Segment Start: Source material

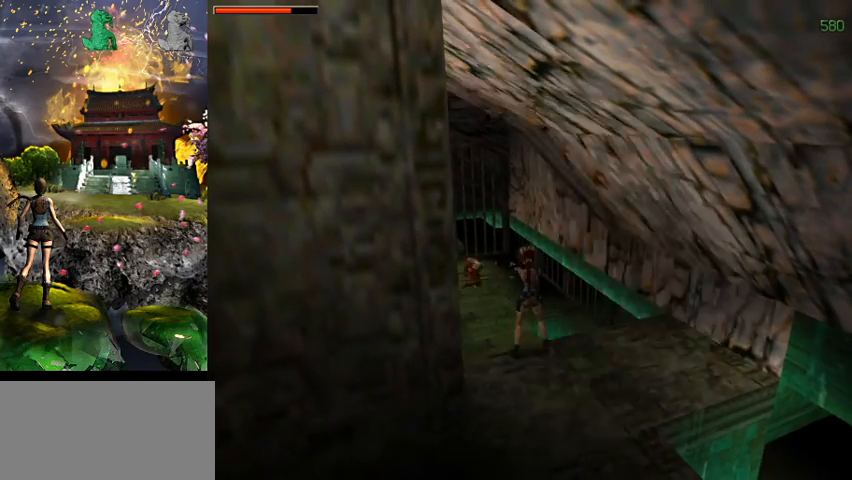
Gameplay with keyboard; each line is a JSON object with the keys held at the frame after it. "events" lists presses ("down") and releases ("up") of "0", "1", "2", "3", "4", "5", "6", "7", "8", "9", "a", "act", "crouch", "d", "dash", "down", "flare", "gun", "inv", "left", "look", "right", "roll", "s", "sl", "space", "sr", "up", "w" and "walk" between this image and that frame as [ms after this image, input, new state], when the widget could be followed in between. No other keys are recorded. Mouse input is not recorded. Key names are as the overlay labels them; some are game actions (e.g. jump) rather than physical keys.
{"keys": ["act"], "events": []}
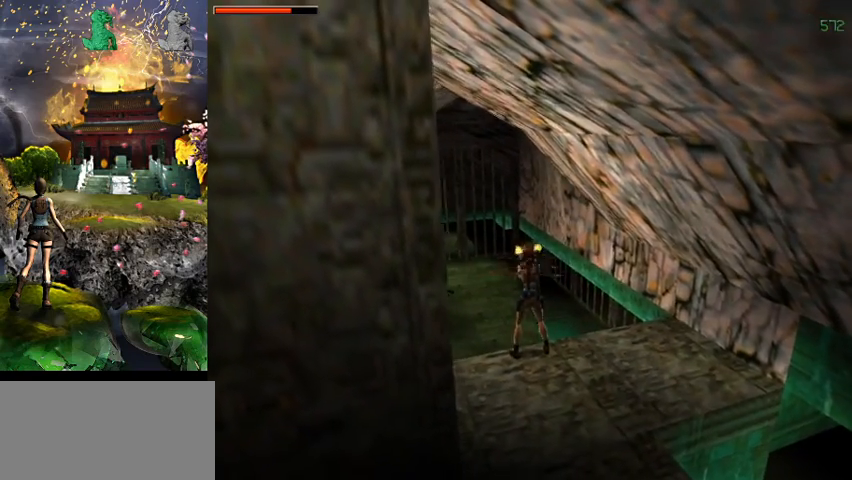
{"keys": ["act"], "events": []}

Segment End: Source material

_Task item:_ Your answer must be the full listing, copied exactly, with no pictures in it.

_Response:_
Gameplay with keyboard; each line is a JSON object with the keys held at the frame after it. "events" lists presses ("down") and releases ("up") of "0", "1", "2", "3", "4", "5", "6", "7", "8", "9", "a", "act", "crouch", "d", "dash", "down", "flare", "gun", "inv", "left", "look", "right", "roll", "s", "sl", "space", "sr", "up", "w" and "walk" between this image and that frame as [ms after this image, input, new state], when the widget could be followed in between. No other keys are recorded. Mouse input is not recorded. Key names are as the overlay labels them; some are game actions (e.g. jump) rather than physical keys.
{"keys": ["act"], "events": []}
{"keys": ["act"], "events": []}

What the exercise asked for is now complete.